Gunsmoke Ranch (1937) Robert Livingston, Ray Corrigan, Max Terhune, Kenneth Harlan Movie Review

Gunsmoke Ranch (1937)   3/53/53/53/53/5

Gunsmoke Ranch (1937) Robert Livingston, Ray Corrigan, Max Terhune

Who's the Dummy Now

After a huge flood has left people homeless and living in a tented community land owner Phineas T. Flagg (Kenneth Harlan) offers them a chance to build a brand new town on part of his ranch with the promise that they won't have to pay him anything for the first twenty years. For many who have seen the homes they loving built washed away in the flood the offer is to good to turn down. But when The Three Mesquiteers stumble across the busses carrying the folks looking to start again they decide to look into things they discover that con man Flagg is behind it and are sure he is up to no good. And they are right as Flagg is up to no good, letting these homeless civilians improve his land so that he can sell it out from beneath them for a profit.

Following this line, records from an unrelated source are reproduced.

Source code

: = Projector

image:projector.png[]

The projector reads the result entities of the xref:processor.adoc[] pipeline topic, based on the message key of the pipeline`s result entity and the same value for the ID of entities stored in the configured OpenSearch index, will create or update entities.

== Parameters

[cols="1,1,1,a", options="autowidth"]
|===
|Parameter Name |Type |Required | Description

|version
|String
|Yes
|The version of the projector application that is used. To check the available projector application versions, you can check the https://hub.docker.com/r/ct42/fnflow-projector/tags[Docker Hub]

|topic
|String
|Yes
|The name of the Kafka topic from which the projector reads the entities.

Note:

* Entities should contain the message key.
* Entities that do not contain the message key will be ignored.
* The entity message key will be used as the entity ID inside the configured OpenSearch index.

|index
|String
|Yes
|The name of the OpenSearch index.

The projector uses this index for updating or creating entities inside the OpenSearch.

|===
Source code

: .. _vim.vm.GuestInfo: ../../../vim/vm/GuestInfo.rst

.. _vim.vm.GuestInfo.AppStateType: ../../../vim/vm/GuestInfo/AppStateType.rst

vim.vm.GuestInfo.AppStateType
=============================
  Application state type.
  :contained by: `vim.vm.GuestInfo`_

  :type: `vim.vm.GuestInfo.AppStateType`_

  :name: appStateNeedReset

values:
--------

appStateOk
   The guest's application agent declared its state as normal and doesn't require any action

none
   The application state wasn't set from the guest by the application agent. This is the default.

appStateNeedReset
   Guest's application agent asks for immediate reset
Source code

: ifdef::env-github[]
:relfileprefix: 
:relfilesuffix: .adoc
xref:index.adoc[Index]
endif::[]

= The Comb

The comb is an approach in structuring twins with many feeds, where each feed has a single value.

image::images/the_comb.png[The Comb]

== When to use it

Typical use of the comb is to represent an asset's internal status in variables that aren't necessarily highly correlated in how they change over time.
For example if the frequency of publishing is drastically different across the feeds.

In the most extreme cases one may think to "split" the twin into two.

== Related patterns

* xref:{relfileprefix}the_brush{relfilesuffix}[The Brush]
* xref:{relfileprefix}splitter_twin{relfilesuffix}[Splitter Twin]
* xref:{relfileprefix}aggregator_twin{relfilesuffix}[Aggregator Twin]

There was a time when I thought I had seen it all when it came to movies and then I stumble across a movie which whilst not necessarily good makes me sit up and pay attention for one reason or another. Now I didn't expect "Gunsmoke Ranch" to be a movie which commanded my attention yet this for the most typical western did because not only a heavy comedy aspect but also because it features a ventriloquist dummy. Now I should also say this is the first western I have watched featuring The Three Mesquiteers and so was not prepared for the comedy relief going on between them.

But beyond the frequent comedy of The Three Mesquiteers the rest of "Gunsmoke Ranch" is for the most typical with a nefarious business man who is of course up to no good and are good guys trying to show him up as the fraud which he is. The whole set up of a flood is in fairness quite an entertaining entry point but the mix of action, love interest and bad guy is just typical.

What this all boils down to is that "Gunsmoke Ranch" is an entertaining entry movie for those who have never come across The Three Mesquiteers before with its abundance of comic relief but at the same time it is a typical 1930s western, the sort which are a dime a dozen.